12. Pour les mêmes motifs que ceux énoncés au point 10, le moyen tiré de la méconnaissance des dispositions citées précédemment doit être écarté.

13. En sixième lieu, pour les mêmes motifs que ceux énoncés au point 10, le moyen tiré de l'erreur manifeste d'appréciation des conséquences de la décision attaquée sur la situation personnelle du requérant doit être écarté.

En ce qui concerne la décision portant obligation de quitter le territoire français :

14. Il résulte de ce qui précède que la décision portant refus de titre de séjour n'est pas illégale. Par suite, le moyen tiré de l'illégalité de de la décision portant obligation de quitter le territoire français par voie de conséquence de celle de la décision portant refus de titre de séjour doit être écarté.

En ce qui concerne la décision portant interdiction de retour sur le territoire français :

15. Il résulte de ce qui précède que la décision portant refus de titre de séjour n'est pas illégale. Par suite, le moyen tiré de l'illégalité de la décision portant interdiction de retour sur le territoire français par voie de conséquence de celle de la décision précitée doit être écarté.

16. Il résulte de tout ce qui précède que M. A n'est pas fondé à demander l'annulation de l'arrêté du 20 juin 2023 par lequel le préfet du Pas-de-Calais a refusé de lui délivrer un titre de séjour, l'a obligé à quitter le territoire français dans un délai de trente jours, a fixé le pays de destination de cette mesure d'éloignement et lui a interdit son retour sur le territoire français pendant une durée d'un an.
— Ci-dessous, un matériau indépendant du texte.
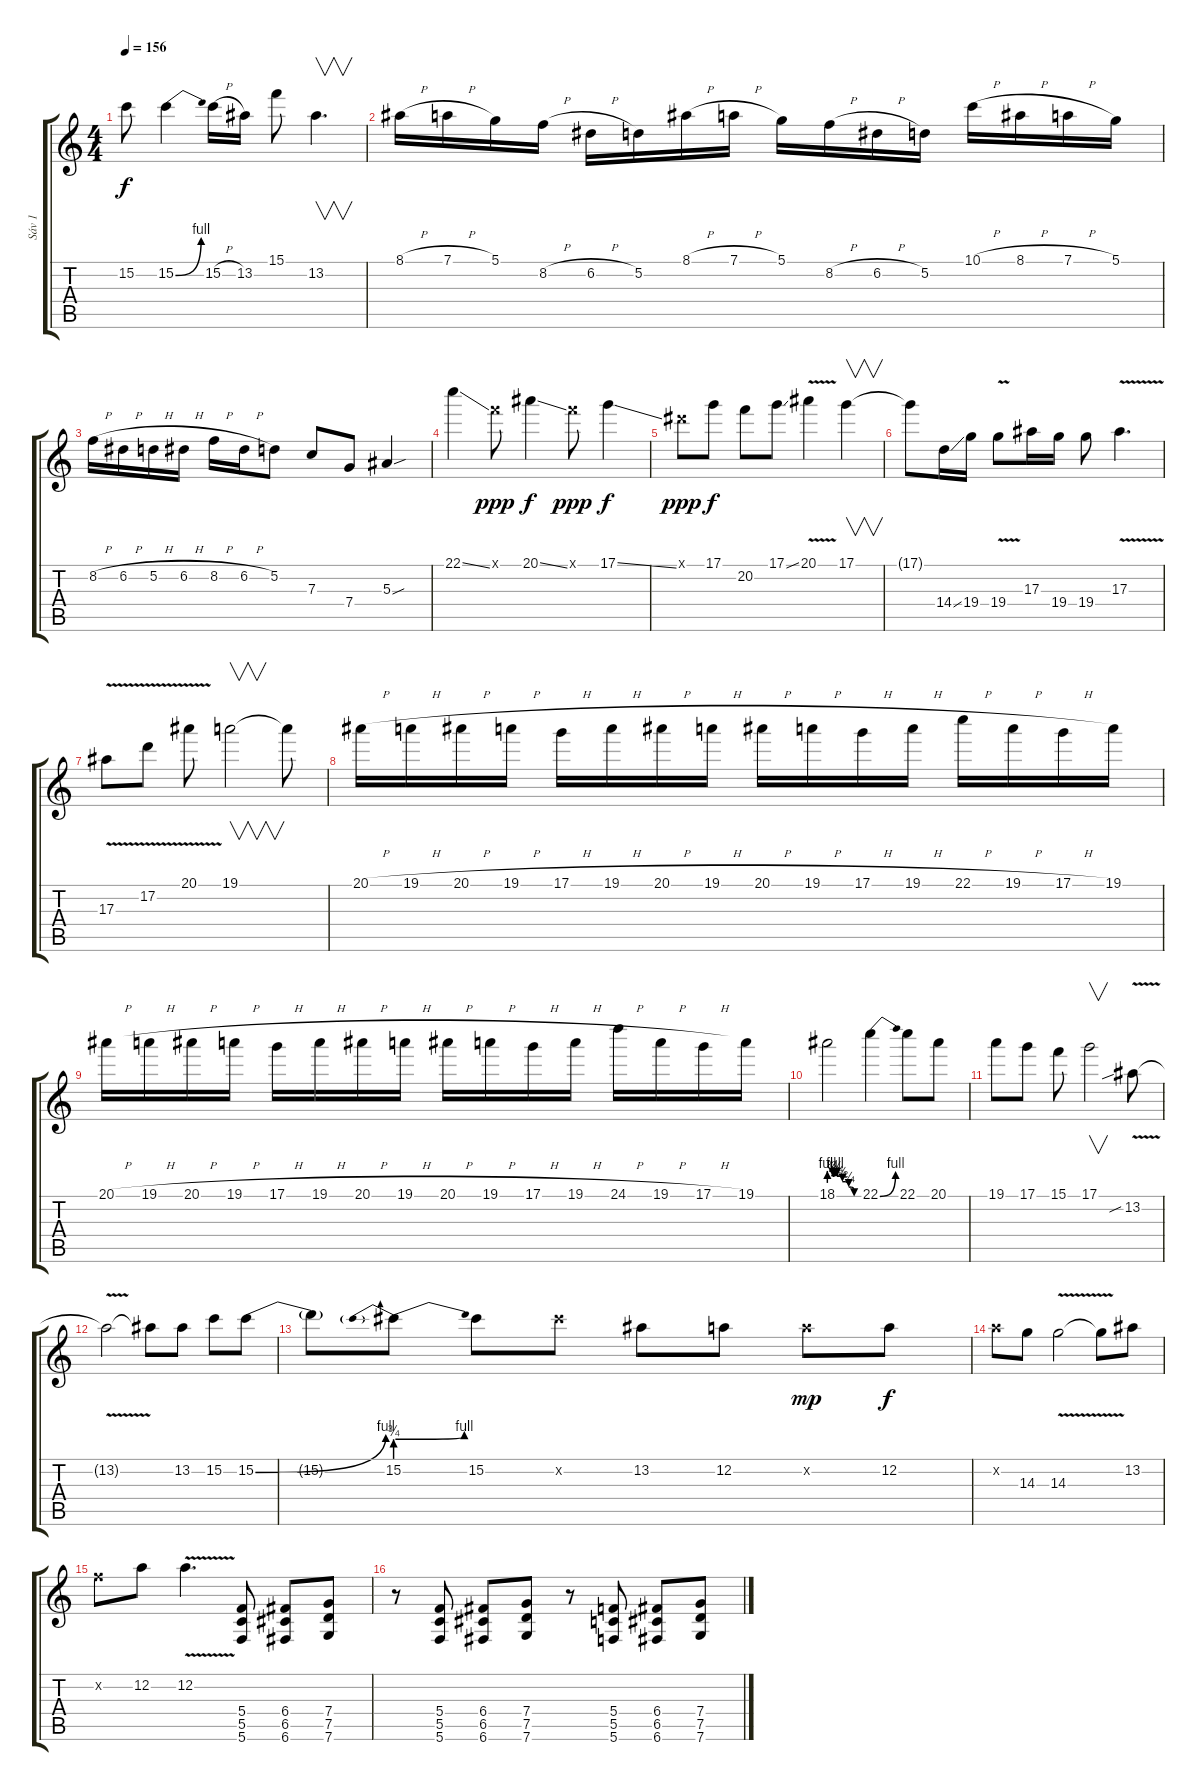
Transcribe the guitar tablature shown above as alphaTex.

\track ("Sáv 1" "Sáv 1") {instrument distortionguitar}
\staff {score tabs}
\tuning (D4 A3 F3 C3 G2 C2) {hide}
\ts (4 4)
\tempo 156
\clef g2
\ks c
15.2{t}.8{dy f} 15.2{be (bend 0 0 60 4)}.4 15.2{h}.16 13.2.16 15.1.8 13.2.4{v d} |
8.1{h}.16 7.1{h}.16 5.1.16 8.2{h}.16 6.2{h}.16 5.2.16 8.1{h}.16 7.1{h}.16 5.1.16 8.2{h}.16 6.2{h}.16 5.2.16 10.1{h}.16 8.1{h}.16 7.1{h}.16 5.1.16 |
8.2{h}.16 6.2{h}.16 5.2{h}.16 6.2{h}.16 8.2{h}.16 6.2{h}.16 5.2.8 7.3.8 7.4.8 5.3{sou}.4 |
22.1{ss}.4 15.1{x}.8{dy ppp} 20.1{ss}.4{dy f} 15.1{x}.8{dy ppp} 17.1{ss}.4{dy f} |
13.1{x}.8{dy ppp} 17.1.8{dy f} 20.2.8 17.1{ss}.8 20.1{v}.4 17.1.4{v} |
17.1{t}.8 14.4{ss}.16 19.4.16 19.4{v}.8 17.3.16 19.4.16 19.4.8 17.3{v}.4{d} |
17.3{v}.8 17.2{v}.8 20.1{v}.8 19.1.2{v} 19.1{t}.8 |
20.1{h}.16 19.1{h}.16 20.1{h}.16 19.1{h}.16 17.1{h}.16 19.1{h}.16 20.1{h}.16 19.1{h}.16 20.1{h}.16 19.1{h}.16 17.1{h}.16 19.1{h}.16 22.1{h}.16 19.1{h}.16 17.1{h}.16 19.1.16 |
20.1{h}.16 19.1{h}.16 20.1{h}.16 19.1{h}.16 17.1{h}.16 19.1{h}.16 20.1{h}.16 19.1{h}.16 20.1{h}.16 19.1{h}.16 17.1{h}.16 19.1{h}.16 24.1{h}.16 19.1{h}.16 17.1{h}.16 19.1.16 |
18.1{be (custom 0 4 7 3 12 4 16 3 22 3 27 2 33 2 40 1 45 1 51 0 58 0 60 0)}.2 22.1{be (bend 0 0 60 4)}.4 22.1.8 20.1.8 |
19.1.8 17.1.8 15.1.8 17.1.2{v} 13.2{v sib}.8 |
13.2{t}.2 13.2{t}.8 13.2.8 15.2.8 15.2{be (bend 0 0 60 4)}.8 |
15.2{t}.8 15.2{be (prebendbend 0 3 60 4)}.8 15.2.8 15.2{x}.8 13.2.8 12.2.8 12.2{x}.8{dy mp} 12.2.8{dy f} |
12.2{x}.8 14.3.8 14.3{v}.2 14.3{t}.8 13.2.8 |
8.2{x}.8 12.2.8 12.2{v}.4{d} (5.4 5.5 5.6).8 (6.4 6.5 6.6).8 (7.4 7.5 7.6).8 |
r.8 (5.4 5.5 5.6).8 (6.4 6.5 6.6).8 (7.4 7.5 7.6).8 r.8 (5.4 5.5 5.6).8 (6.4 6.5 6.6).8 (7.4 7.5 7.6).8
Par suite, ses conclusions à fin d'annulation doivent être rejetées ainsi que, par voie de conséquence, celles à fin d'injonction et celles relatives aux frais liés au litige.

D E C I D E :

Article 1er : La requête de M. A est rejetée.

Article 2 : Le présent jugement sera notifié à M. B A et au préfet du Pas-de-Calais.
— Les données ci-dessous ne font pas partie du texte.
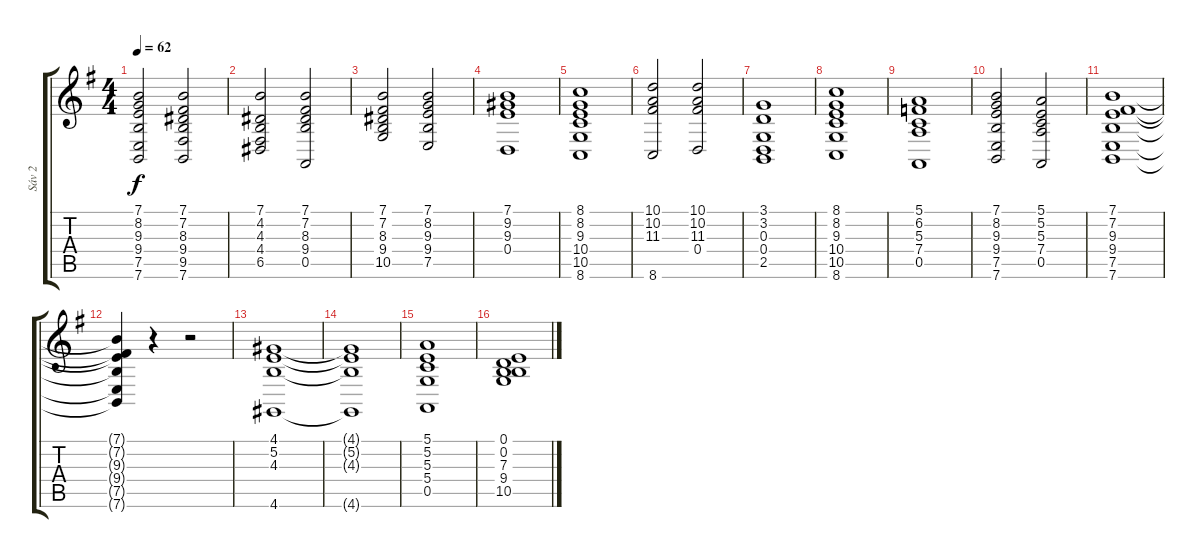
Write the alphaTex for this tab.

\track ("Sáv 2" "Sáv 2") {instrument lead2sawtooth}
\staff {score tabs}
\tuning (E4 B3 G3 D3 A2 E2) {hide}
\ts (4 4)
\tempo 62
\clef g2
\ks g
(7.1 8.2 9.3 9.4 7.5 7.6).2{dy f} (7.1 7.2 8.3 9.4 9.5 7.6).2 |
(7.1 4.2 4.3 4.4 6.5).2 (7.1 7.2 8.3 9.4 0.5).2 |
(7.1 7.2 8.3 9.4 10.5).2 (7.1 8.2 9.3 9.4 7.5).2 |
(7.1 9.2 9.3 0.4).1 |
(8.1 8.2 9.3 10.4 10.5 8.6).1 |
(10.1 10.2 11.3 8.6).2 (10.1 10.2 11.3 0.4).2 |
(3.1 3.2 0.3 0.4 2.5).1 |
(8.1 8.2 9.3 10.4 10.5 8.6).1 |
(5.1 6.2 5.3 7.4 0.5).1 |
(7.1 8.2 9.3 9.4 7.5 7.6).2 (5.1 5.2 5.3 7.4 0.5).2 |
(7.1 7.2 9.3 9.4 7.5 7.6).1 |
(7.1{t} 7.2{t} 9.3{t} 9.4{t} 7.5{t} 7.6{t}).4 r.4 r.2 |
(4.1 5.2 4.3 4.6).1 |
(4.1{t} 5.2{t} 4.3{t} 4.6{t}).1 |
(5.1 5.2 5.3 5.4 0.5).1 |
(0.1 0.2 7.3 9.4 10.5).1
Copie en sera adressée au ministre de l'intérieur et des outre-mer.

Délibéré après l'audience du 24 avril 2024, à laquelle siégeaient :

M. Riou, président,

M. Fougères, premier conseiller,

Mme Lançon, première conseillère.

Rendu public par mise à disposition au greffe le 15 mai 2024.

La rapporteure,

signé

L.-J. Lançon

Le président,

signé

J.-M. Riou

La greffière,

signé

I. Baudry

La République mande et ordonne au préfet du Pas-de-Calais en ce qui le concerne ou à tous commissaires de justice à ce requis en ce qui concerne les voies de droit commun, contre les parties privées, de pourvoir à l'exécution de la présente décision.